# Simple(r) Battery Rebalancing?



## JasonF

I normally charge my almost two year old LR RWD Model 3 at 10:30 pm, set to charge to 90%. It used to charge up to 285 mi range, which is what I would start my day with. That slowly began to creep down over the next few weeks so I would end up with anywhere between 279 and 283 mi of range.

So I decided ahead of time to try and rebalance the battery a little bit at a time, because I don't really like to drain it all the way to zero (I didn't like to do that with my former gasloline car, either). So I decided to skip exactly one day (Sun night) charging. Tuesday morning I woke up to see 287 miles of range!

I guess that means the battery just needs a _little_ more room to do the cell rebalancing. As I get closer to the weekend, I'm going to attempt not charging for two days, and see if that extra breathing room will let the battery rebalance some more, or if it has no effect at all. And I'll also keep an eye on it and see if this is a fluke, and it quickly creeps back down to 279.

By the way, I got the inspiration for trying that from my laptop. If it has issues with quickly dropping charge level when unplugged, I usually run it down a little farther than I usually do, but not all the way, and then let it fully recharge.


----------



## Ed Woodrick

Remember that software versions WILL change the number, so don't get too worried about it.
I don't believe that there is ever a need to take it low, that's a holdover from NiCad days.
Just take it to 100% and leave it sitting there for a day or so. It's not going to hurt the battery. Preferably do it when you are going to take a trip and have a need to.
Problem with many laptops is that the charging profile is that they charge to 100% and stay there, often for months and years. Many manufacturers are now implementing profiles that allow you to reduce the max charge. You may not get to specify the %, mine is called something like "Plugged in mostly"

But there really is no need to worry about what it charges to, just enjoy the car.


----------



## iChris93

Ed Woodrick said:


> Just take it to 100% and leave it sitting there for a day or so.


My understanding is different than yours and I would suggest minimizing the amount of time left at 100% to as little as possible.


----------



## MelindaV

JasonF said:


> I normally charge my almost two year old LR RWD Model 3 at 10:30 pm, set to charge to 90%. It used to charge up to 285 mi range, which is what I would start my day with. That slowly began to creep down over the next few weeks so I would end up with anywhere between 279 and 283 mi of range.
> 
> So I decided ahead of time to try and rebalance the battery a little bit at a time, because I don't really like to drain it all the way to zero (I didn't like to do that with my former gasloline car, either). So I decided to skip exactly one day (Sun night) charging. Tuesday morning I woke up to see 287 miles of range!
> 
> I guess that means the battery just needs a _little_ more room to do the cell rebalancing. As I get closer to the weekend, I'm going to attempt not charging for two days, and see if that extra breathing room will let the battery rebalance some more, or if it has no effect at all. And I'll also keep an eye on it and see if this is a fluke, and it quickly creeps back down to 279.

PROBLEM SET:
- 1) Revise the battery rebalancing thread starting at "By the way, I" and ending at "have a need to.", substituting "phone" for "laptop".
- 2) Extend the forum thread on battery rebalancing beyond its final post.

DATASET EXCERPTS:

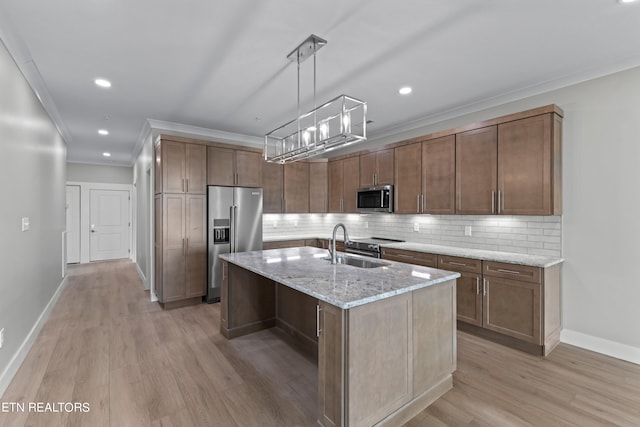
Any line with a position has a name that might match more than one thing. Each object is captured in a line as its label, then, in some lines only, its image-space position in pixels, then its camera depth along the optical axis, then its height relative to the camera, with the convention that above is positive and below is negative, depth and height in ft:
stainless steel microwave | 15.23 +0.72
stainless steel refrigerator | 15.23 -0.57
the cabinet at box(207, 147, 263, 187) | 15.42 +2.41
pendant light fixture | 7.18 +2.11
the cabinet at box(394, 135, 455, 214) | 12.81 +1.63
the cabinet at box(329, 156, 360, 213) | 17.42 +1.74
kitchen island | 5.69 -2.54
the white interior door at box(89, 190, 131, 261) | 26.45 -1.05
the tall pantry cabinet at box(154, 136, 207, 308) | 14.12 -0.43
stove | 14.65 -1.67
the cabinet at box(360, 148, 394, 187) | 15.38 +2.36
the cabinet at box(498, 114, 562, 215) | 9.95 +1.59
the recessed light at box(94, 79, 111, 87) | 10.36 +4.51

==

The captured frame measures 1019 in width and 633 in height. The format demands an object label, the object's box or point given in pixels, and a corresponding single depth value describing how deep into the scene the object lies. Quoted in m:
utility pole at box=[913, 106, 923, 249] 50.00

EXPECTED RESPONSES:
- 1)
By the way, I got the inspiration for trying that from my phone. If it has issues with quickly dropping charge level when unplugged, I usually run it down a little farther than I usually do, but not all the way, and then let it fully recharge.


----------



## Ed Woodrick

Remember that software versions WILL change the number, so don't get too worried about it.
I don't believe that there is ever a need to take it low, that's a holdover from NiCad days.
Just take it to 100% and leave it sitting there for a day or so. It's not going to hurt the battery. Preferably do it when you are going to take a trip and have a need to.

- 2)
> 
> By the way, I got the inspiration for trying that from my laptop. If it has issues with quickly dropping charge level when unplugged, I usually run it down a little farther than I usually do, but not all the way, and then let it fully recharge.


since the end of January I've been charging to 90% about 2x a week (when it gets down to 20%) a total of 10 times. in that amount of time, the total estimated range has gone up less than 1 mile. so don't think an extra down day without charging makes a difference and presume your change was a fluke.


----------



## JasonF

MelindaV said:


> since the end of January I've been charging to 90% about 2x a week (when it gets down to 20%) a total of 10 times. in that amount of time, the total estimated range has gone up less than 1 mile. so don't think an extra down day without charging makes a difference and presume your change was a fluke.


I don't think it was so much "skipping a day" as I don't normally drive far day-to-day, so maybe the battery needed a lower state of charge than it normally gets to in order to re-balance. What I'm generally getting at is maybe it doesn't take draining the battery all the way down to zero and then full charging it to do that (though maybe that might do it quicker).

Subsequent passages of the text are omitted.